# ТЕКСТ ДЛЯ ЧТЕНИЯ:
В отсутствии части большевиков вся резолюция в целом была поставлена на голосование. Голосование дало результат: 829 (центр и правое крыло) за резолюцию, 186 (левые) против, 69 воздержались.

Следующий день, 21 сентября, прошел в переговорах фракций о числе месте в «российском демократическом совете». В полови­не седьмого вечера, с опозданием в 31/2 часа, при полупустом зале, Войтинский прочел демократическому совещанию доклад об этом. Затем начались новые переговоры с фракциями и группами. Крестьянские депутаты потребовали двух третей голосов, рабо­чие - половины. Центр и левая хотели производить выборы по партиям, правая - по группам. В полночь Войтинский сделал окончательные предложения, которые были приняты без прений Общее число членов совета будет 308. Каждая партия или группа введет туда приблизительно 15% своих присланных на совещание членов. Таким образом, с поправками будет: от городов и земств по 45 членов, от советов рабочих и солдатских депутатов и крес­тьянских депутатов по 38, от кооператоров - 19, рабочей кооперации - 5, профессиональных союзов - 21, от национальных организаций - 25, от действующей армии - 26, от флота - 3 военно-окружных организаций - 2, казаков - 6, торгово-промышленных служащих и железнодорожников по 5, земельных ко­митетов [482] - 7, экономических организаций - 6, от крестьянского, учительского союзов и почтово-телеграфных служащих по 2, ад­вокатуры - 1, прочих организаций - 7.

# МАТЕРИАЛ:
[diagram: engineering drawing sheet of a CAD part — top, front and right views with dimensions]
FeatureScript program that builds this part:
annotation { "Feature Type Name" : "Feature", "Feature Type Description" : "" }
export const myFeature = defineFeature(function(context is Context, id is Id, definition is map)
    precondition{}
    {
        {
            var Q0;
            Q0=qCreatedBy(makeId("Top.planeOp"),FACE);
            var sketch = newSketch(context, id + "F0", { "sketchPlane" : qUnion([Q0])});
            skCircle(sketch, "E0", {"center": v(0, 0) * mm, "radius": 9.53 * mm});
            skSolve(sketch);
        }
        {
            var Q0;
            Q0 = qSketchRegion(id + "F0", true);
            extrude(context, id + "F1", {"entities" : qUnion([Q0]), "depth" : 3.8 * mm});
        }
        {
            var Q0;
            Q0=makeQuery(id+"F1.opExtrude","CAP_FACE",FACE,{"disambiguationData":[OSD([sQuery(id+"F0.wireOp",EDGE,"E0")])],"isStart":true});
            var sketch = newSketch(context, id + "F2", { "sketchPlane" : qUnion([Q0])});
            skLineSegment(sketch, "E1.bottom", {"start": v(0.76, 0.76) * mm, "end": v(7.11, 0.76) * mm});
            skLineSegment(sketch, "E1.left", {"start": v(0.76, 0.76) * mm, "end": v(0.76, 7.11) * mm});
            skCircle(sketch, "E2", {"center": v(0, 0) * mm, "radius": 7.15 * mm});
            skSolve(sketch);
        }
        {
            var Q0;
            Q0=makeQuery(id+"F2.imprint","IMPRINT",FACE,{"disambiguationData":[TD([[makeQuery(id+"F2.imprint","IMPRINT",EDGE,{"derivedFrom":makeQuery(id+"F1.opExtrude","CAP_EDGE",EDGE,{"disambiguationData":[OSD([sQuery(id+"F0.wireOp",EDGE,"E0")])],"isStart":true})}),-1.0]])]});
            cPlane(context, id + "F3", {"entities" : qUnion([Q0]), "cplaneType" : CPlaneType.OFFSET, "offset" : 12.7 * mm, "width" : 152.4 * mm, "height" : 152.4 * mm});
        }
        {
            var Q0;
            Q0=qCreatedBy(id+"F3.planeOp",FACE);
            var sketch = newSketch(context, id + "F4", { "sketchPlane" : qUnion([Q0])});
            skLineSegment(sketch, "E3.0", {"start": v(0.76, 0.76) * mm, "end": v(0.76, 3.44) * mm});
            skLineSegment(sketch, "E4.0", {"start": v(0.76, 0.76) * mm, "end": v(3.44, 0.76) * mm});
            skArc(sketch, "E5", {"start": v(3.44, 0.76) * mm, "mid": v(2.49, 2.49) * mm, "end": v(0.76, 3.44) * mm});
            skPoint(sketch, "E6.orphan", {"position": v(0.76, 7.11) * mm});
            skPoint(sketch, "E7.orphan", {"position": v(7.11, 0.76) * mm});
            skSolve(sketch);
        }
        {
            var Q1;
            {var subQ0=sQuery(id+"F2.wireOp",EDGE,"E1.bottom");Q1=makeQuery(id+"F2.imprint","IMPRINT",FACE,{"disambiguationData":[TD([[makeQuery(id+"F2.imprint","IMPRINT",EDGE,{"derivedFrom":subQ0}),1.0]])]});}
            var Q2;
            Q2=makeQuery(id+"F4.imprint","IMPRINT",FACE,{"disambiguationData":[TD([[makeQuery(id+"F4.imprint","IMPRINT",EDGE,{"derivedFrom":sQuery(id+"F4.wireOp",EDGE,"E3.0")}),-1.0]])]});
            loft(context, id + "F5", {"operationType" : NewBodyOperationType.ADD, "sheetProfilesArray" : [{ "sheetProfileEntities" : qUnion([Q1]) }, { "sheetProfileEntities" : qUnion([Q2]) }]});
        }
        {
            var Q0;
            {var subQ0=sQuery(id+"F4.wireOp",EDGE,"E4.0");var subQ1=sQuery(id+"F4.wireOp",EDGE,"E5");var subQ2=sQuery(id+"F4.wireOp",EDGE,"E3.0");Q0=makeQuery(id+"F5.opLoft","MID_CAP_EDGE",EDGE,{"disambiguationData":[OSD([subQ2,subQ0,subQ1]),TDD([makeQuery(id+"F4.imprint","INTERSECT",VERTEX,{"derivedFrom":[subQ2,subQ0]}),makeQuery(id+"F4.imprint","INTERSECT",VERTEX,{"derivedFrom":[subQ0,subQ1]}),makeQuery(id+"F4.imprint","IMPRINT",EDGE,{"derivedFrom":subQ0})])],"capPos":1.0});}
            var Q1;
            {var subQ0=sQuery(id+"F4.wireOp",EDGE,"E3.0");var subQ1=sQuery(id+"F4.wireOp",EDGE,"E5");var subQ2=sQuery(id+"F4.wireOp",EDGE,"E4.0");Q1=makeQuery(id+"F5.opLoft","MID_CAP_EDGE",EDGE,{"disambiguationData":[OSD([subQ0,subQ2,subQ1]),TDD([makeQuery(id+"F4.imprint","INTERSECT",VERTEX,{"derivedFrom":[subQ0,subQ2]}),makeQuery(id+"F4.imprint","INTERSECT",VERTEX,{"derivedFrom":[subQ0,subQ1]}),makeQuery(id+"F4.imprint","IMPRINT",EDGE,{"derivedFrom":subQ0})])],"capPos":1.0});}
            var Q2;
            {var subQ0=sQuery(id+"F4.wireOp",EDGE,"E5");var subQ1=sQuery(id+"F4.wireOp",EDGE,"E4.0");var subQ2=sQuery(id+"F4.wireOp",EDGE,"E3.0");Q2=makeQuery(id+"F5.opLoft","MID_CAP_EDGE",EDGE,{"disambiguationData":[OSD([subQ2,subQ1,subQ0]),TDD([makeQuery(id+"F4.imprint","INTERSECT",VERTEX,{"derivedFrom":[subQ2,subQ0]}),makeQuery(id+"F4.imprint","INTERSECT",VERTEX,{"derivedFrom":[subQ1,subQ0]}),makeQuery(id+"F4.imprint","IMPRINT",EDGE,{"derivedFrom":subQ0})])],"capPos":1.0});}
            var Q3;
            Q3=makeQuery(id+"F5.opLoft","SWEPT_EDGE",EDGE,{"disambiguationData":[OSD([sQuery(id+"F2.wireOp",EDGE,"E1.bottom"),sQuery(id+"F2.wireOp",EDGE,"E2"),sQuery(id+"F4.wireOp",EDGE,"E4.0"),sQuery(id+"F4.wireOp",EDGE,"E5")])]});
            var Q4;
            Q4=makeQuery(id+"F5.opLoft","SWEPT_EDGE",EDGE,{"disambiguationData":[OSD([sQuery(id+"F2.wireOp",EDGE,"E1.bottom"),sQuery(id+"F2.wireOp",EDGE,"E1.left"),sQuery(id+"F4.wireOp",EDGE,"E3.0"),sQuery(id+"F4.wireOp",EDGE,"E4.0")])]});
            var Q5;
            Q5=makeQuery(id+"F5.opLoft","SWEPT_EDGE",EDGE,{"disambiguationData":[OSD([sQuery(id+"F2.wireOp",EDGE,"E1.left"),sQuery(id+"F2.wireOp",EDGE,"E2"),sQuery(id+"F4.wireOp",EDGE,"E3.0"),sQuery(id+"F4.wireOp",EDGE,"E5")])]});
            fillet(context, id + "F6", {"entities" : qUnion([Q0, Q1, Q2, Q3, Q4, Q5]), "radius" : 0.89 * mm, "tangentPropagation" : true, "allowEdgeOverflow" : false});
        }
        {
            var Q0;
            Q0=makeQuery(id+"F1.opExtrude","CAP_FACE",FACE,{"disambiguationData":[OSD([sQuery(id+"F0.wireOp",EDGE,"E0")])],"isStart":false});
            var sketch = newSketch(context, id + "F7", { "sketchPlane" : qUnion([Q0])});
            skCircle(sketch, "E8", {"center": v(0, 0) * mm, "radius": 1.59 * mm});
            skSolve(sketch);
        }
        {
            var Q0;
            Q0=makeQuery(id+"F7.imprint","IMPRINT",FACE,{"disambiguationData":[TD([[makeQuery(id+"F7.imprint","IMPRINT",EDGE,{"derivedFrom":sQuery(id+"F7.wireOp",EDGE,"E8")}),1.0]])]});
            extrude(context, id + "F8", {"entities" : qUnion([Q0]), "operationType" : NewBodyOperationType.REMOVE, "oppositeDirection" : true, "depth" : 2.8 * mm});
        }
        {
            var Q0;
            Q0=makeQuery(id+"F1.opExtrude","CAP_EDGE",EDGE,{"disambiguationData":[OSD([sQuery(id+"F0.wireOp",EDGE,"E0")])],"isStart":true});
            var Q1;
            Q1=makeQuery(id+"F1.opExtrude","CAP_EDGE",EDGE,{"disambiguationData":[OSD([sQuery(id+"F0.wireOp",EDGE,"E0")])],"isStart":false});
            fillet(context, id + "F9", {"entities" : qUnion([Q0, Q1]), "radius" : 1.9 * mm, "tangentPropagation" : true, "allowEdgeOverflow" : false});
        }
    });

# ЗАДАНИЕ:
Перескажите короче абзац из текста о демократическом совещании, который начинается словами «Следующий день, 21 сентября». Главные факты должны остаться.

# ОТВЕТ:
21 сентября фракции договаривались, сколько мест получит каждая в «российском демократическом совете». Вечером Войтинский сделал об этом доклад, и переговоры продолжились. Крестьянские депутаты требовали двух третей голосов, рабочие хотели половину. Центр и левые предлагали выбирать по партиям, правые предлагали выбирать по группам. В полночь Войтинский внес окончательные предложения, и их приняли без прений. В совете будет 308 членов, и каждая партия или группа пошлет туда примерно 15% своих делегатов. Города и земства получают по 45 мест, советы рабочих и солдатских депутатов и советы крестьянских депутатов получают по 38, кооператоры получают 19, профсоюзы получают 21, национальные организации получают 25, действующая армия получает 26. Остальные места делятся между более мелкими организациями.